• Your assignment
Pictures do not belong in the copy; print every entry exactly as it stands.

• Excerpted records
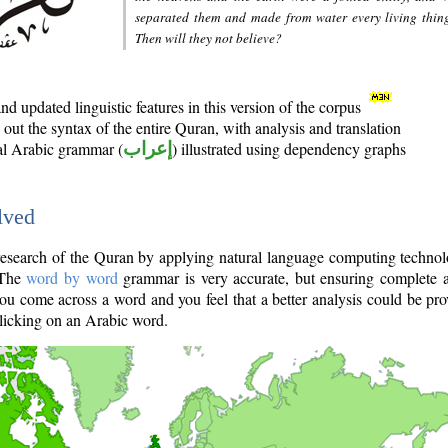
separated them and made from water every living thin
Then will they not believe?
d updated linguistic features in this version of the corpus
out the syntax of the entire Quran, with analysis and translation
nal Arabic grammar (
إعراب
) illustrated using dependency graphs
lved
e research of the Quran by applying natural language computing techno
 The
word by word
grammar is very accurate, but ensuring complete a
you come across a word and you feel that a better analysis could be pr
licking on an Arabic word.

• Solution to this exercise
separated them and made from water every living thin
Then will they not believe?
d updated linguistic features in this version of the corpus
out the syntax of the entire Quran, with analysis and translation
nal Arabic grammar (
إعراب
) illustrated using dependency graphs
lved
e research of the Quran by applying natural language computing techno
 The
word by word
grammar is very accurate, but ensuring complete a
you come across a word and you feel that a better analysis could be pr
licking on an Arabic word.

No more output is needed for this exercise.